For Tanvir, the lesson is clear: AI can accelerate, but it cannot substitute for human judgment.
In this connection, Farzana Kabir, a senior software architect leading a team in Dhaka, remembers when outsourcing transformed Bangladesh's IT industry in the early 2000s.
"Back then, people also feared jobs would vanish. In reality, we created new ones," she said. "But AI is different. It will take some jobs, let's not pretend otherwise. The junior roles, the routine coding—that will shrink. But at the same time, AI is also a tool. Those who learn to use it well will rise faster than before."
She sees the future as less about replacement than redistribution. "The real competition is not between AI and humans," she explained. "It's between humans who adapt to AI and those who don't."
The skill gap and looming risks
Bangladesh's biggest challenge may be its uneven readiness. The Bangladesh Institute of Peace and Security Studies warns that "traditional skill sets are becoming obsolete," calling for urgent training in AI ethics, machine learning, and human-AI collaboration.
But reskilling takes time. Meanwhile, algorithmic bias, limited datasets, and regulatory gaps create risks. Without careful frameworks, AI could entrench injustice—spreading deepfakes, misinformation, or surveillance abuses.
As Northeastern University Professor Upol Ehsan, originally from Bangladesh, put it, "Countries only get one true blank slate in their AI journey… Bangladesh is at that inflection point."

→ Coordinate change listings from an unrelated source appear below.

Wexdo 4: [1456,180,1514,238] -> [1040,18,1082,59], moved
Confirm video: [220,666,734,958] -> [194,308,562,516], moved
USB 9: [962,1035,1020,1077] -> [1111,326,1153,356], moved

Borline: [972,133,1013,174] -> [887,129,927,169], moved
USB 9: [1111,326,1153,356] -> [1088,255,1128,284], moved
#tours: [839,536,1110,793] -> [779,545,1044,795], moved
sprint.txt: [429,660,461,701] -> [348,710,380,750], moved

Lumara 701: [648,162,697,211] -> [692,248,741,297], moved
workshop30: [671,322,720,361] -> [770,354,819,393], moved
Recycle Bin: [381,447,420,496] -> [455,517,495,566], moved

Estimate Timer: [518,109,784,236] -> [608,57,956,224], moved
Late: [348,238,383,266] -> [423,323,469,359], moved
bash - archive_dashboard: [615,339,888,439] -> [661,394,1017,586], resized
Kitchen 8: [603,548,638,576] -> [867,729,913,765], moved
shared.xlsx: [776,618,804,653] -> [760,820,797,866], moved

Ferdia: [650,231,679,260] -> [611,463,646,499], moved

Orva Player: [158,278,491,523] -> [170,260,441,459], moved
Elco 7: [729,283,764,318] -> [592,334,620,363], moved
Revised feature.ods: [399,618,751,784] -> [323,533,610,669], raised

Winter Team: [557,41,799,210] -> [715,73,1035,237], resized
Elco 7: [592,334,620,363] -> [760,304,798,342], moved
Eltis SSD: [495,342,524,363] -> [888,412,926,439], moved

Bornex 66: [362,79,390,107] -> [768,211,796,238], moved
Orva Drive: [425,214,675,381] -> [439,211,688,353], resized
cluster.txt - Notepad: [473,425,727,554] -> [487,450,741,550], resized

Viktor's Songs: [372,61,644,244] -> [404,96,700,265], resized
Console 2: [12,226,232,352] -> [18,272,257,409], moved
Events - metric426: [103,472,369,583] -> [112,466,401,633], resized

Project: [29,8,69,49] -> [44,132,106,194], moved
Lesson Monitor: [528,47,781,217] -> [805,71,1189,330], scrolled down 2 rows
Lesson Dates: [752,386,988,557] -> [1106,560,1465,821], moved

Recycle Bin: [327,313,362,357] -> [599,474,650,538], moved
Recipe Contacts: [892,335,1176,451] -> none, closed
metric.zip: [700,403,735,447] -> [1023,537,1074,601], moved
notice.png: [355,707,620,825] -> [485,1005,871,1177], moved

Ayesha worries too. "I see friends leaving for Canada or Singapore because they feel the market here isn't ready. I want to stay. But sometimes I wonder if AI is moving faster than our policies or our companies."
Between hope and hesitation
Despite the hurdles, there is momentum. Since 2010, the Bangladesh Computer Council has trained over 236,000 people—including nearly 47,000 women—in ICT and emerging fields. Universities are experimenting with AI in digital health, agriculture, and education. Telecoms and banks are embedding AI into their systems.
And for many individual coders, adaptation is already underway. Tanvir describes how he uses AI to sketch system architecture before refining it himself. "It's like having an intern who works at lightning speed," he said. "But you still need to check everything twice."
Farzana also sees opportunity in this shift. "AI is not the enemy. It's like electricity. Some people will use it to waste time, others will use it to power entire industries. Which side Bangladesh falls on is up to us."